Als ihr klar wurde, dass sie nichts erreichte, schloss sie die Augen, setzte sich aufrecht und erwartete ihr Los. Der Moredhel richtete einen Finger auf sie. Ein Silberstrahl zuckte heraus und traf die Hexe. Sie schrie auf vor unerträglichen Qualen, ehe sie im weißglühenden Feuer zu bersten schien. Einen Augenblick war ihre Gestalt noch schwarz und sich windend in der schrecklichen Lohe zu sehen, dann fiel sie mit den Flammen in sich zusammen.

Der Moredhel warf einen flüchtigen Blick auf die Asche am Boden. Mit abgrundtiefem Gelächter hob er seinen Bärenfellumhang auf und verließ die Höhle.

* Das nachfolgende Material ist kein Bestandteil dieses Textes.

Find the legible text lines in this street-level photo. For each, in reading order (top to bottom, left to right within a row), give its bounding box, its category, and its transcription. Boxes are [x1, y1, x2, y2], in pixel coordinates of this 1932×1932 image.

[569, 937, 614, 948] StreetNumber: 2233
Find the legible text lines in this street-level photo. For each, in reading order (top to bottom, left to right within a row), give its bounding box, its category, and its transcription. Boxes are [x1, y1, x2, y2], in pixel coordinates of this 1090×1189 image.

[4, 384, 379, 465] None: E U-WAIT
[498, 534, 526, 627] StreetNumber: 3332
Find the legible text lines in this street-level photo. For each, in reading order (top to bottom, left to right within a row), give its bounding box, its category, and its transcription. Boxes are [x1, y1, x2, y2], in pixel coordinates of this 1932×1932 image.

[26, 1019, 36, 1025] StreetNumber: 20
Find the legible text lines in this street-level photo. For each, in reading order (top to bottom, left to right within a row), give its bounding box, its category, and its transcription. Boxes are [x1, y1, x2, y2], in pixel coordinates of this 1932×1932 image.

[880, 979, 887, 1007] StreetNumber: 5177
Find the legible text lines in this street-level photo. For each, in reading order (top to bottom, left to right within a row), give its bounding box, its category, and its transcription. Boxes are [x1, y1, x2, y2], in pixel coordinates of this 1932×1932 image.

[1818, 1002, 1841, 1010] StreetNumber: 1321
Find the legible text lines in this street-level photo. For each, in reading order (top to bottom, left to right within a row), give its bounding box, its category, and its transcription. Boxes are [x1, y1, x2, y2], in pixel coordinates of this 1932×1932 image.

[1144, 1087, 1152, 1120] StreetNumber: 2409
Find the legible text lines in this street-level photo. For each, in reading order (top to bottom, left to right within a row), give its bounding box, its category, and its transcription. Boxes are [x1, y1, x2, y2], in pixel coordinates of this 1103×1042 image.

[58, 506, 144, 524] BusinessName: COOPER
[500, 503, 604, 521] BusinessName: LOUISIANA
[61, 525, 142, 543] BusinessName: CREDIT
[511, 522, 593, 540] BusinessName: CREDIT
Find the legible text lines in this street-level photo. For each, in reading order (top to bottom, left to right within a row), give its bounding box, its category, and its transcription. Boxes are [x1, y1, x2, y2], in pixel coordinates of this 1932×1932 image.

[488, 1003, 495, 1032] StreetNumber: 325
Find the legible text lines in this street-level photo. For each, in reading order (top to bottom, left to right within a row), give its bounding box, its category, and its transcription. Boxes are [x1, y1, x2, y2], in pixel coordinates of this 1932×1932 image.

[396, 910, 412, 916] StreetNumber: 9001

Vor dem Eingang warteten seine Begleiter mit seinem Pferd. Weit unten konnte er das Lager seiner Truppe sehen, klein noch, aber es würde wachsen. Er saß auf. »Nach Sar-Sargoth!«, rief er. Mit einem heftigen Zügelruck drehte er sein Pferd herum und führte den Stummen sowie den Schlangenpriester den Hang hinab.

Das Wiedersehen

Das Schiff war auf dem Weg nach Hause.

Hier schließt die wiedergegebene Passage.